At the same time, there is much to be learned before we have a full understanding of the aggregation mechanisms of disease-related polyglutamine proteins. For example, in contrast to simple polyglutamine peptides7, htt fragments in vitro form oligomeric and protofibrillar aggregates in addition to amyloid-like fibrils9. Also, tissues from individuals with Huntington disease contain mixtures of both elongation-competent and elongation-incompetent polyglutamine aggregates6. Htt aggregation in the cell might thus occur by parallel pathways leading, with differing kinetics, to multiple aggregates of differing morphologies, functionalities and toxic activities7.
In addition, studies of polyglutamine aggregates in disease and animal models often reveal several, and in some cases many, independent microaggregates in single cells6, 10, 11. Yet the simple nucleated growth models for htt aggregation discussed here suggest that, because nucleation is a very rare event, and because elongation is much more efficient than nucleation, each cell should never contain more than one aggregate (Fig. 1). How can we account for this discrepancy? Do multiple aggregates arise via coagulation kinetic mechanisms that do not depend on rare nucleation events, or, alternatively, from the breakdown of larger aggregates within the cell? Or are there aspects of the cellular environment (such as high viscosity, compartmentalization and perhaps others) that effectively create multiple, virtual reaction chambers each capable of sustaining an essentially independent nucleation and aggregation reaction? Further studies using approaches similar to that of Colby et al. may help to address some of these important issues.

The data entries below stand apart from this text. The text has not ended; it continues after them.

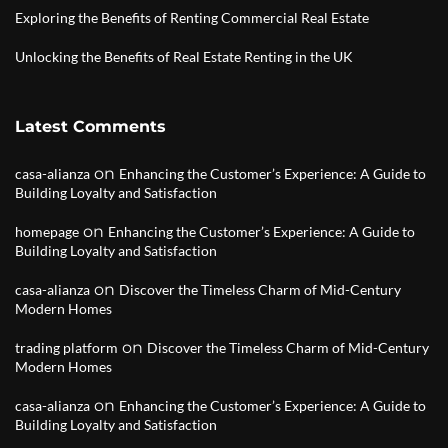
Exploring the Benefits of Renting Commercial Real Estate
Unlocking the Benefits of Real Estate Renting in the UK
Latest Comments
on
casa-alianza
Enhancing the Customer’s Experience: A Guide to
Building Loyalty and Satisfaction
on
homepage
Enhancing the Customer’s Experience: A Guide to
Building Loyalty and Satisfaction
on
casa-alianza
Discover the Timeless Charm of Mid-Century
Modern Homes
on
trading platform
Discover the Timeless Charm of Mid-Century
Modern Homes
on
casa-alianza
Enhancing the Customer’s Experience: A Guide to
Building Loyalty and Satisfaction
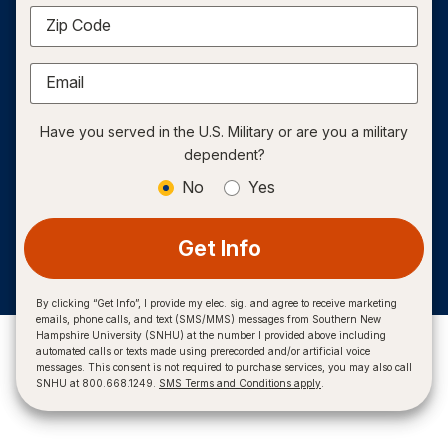
Zip Code
Email
Have you served in the U.S. Military or are you a military
dependent?
No
Yes
Get Info
By clicking “Get Info”, I provide my elec. sig. and agree to receive marketing
emails, phone calls, and text (SMS/MMS) messages from Southern New
Hampshire University (SNHU) at the number I provided above including
automated calls or texts made using prerecorded and/or artificial voice
messages. This consent is not required to purchase services, you may also call
SNHU at 800.668.1249.
SMS Terms and Conditions apply
.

Although the studies of Colby et al. do not address the issue of aggregate pathogenicity, and although they leave a number of important questions about the aggregation process to be answered by future experiments, the results confirm the small nucleus size and slow initiation of polyglutamine aggregation, and they also support the idea that treatments that either reduce the intracellular concentration of the expanded polyglutamine protein or target nascent aggregation nuclei may prove to be viable therapeutic approaches for this family of devastating diseases.